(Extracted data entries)
— BEGIN —

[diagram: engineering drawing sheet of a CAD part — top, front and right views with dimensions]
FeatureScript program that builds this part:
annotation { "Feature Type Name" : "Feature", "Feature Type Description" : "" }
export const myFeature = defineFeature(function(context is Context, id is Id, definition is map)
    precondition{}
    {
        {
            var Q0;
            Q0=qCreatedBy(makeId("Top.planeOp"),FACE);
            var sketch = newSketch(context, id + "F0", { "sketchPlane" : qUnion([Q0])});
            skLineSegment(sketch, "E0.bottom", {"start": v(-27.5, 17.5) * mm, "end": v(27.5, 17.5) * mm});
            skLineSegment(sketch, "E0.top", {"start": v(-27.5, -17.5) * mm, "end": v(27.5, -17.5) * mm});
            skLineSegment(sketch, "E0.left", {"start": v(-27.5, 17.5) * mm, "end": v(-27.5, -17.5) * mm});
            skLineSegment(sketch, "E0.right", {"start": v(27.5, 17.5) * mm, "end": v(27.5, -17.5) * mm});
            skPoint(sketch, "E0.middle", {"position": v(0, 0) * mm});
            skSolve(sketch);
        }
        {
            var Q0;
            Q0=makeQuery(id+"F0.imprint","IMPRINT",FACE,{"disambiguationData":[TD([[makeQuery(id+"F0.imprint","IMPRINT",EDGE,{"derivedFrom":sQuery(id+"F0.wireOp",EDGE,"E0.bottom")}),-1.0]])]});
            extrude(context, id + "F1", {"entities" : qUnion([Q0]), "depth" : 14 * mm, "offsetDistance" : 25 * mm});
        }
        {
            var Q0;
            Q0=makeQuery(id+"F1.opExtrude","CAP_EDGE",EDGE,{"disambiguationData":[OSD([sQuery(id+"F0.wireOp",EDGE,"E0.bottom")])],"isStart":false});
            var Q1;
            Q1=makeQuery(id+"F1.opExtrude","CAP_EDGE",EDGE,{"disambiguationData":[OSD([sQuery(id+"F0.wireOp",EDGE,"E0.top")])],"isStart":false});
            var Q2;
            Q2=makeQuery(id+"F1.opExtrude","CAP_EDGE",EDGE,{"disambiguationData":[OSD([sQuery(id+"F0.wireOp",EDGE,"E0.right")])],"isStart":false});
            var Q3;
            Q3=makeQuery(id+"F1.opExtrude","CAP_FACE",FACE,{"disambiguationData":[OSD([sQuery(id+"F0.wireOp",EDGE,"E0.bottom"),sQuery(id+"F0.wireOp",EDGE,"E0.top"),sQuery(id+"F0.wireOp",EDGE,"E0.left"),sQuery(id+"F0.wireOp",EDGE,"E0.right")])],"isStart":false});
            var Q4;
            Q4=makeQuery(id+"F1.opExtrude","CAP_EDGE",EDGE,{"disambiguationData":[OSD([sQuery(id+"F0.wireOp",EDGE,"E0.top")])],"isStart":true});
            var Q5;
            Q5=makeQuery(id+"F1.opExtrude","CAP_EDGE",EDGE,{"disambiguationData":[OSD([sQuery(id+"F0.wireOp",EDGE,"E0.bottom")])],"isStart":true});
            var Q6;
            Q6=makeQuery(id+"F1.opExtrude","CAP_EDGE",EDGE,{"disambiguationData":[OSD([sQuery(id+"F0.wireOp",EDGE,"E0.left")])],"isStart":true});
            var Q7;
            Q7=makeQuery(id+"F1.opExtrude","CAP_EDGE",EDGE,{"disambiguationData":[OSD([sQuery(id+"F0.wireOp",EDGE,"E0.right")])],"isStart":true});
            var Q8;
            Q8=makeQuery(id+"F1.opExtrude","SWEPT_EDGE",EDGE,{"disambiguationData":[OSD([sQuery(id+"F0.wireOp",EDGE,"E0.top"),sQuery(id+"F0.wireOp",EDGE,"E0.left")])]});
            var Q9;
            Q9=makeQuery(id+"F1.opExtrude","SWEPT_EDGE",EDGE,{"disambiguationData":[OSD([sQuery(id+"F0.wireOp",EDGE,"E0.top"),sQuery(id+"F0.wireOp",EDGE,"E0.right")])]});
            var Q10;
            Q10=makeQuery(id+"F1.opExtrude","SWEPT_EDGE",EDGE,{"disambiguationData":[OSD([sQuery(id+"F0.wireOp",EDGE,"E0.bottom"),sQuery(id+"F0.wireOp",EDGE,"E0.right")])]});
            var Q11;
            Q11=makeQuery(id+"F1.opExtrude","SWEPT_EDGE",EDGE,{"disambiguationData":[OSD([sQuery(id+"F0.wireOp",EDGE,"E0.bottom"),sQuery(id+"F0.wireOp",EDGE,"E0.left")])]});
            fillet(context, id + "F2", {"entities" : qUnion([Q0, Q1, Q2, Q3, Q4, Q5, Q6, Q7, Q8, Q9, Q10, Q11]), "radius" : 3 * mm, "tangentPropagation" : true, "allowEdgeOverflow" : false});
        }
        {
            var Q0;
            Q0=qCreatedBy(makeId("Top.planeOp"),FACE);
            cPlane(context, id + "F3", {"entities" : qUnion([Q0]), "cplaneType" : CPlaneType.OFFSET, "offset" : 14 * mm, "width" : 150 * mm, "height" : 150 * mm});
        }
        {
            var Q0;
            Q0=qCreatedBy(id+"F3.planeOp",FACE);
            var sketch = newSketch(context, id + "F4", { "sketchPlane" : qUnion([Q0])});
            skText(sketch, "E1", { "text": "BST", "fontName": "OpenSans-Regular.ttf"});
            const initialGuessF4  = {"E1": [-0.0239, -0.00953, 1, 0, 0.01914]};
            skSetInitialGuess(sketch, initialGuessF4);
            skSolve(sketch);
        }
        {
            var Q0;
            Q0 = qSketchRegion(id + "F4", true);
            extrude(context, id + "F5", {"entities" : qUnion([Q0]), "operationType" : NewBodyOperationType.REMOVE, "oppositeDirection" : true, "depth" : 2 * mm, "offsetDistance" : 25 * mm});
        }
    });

— END —

Problem to work on
Please count how many lines in the listing above contain the string "part". Reply with the number alone.

Result of the exercise
2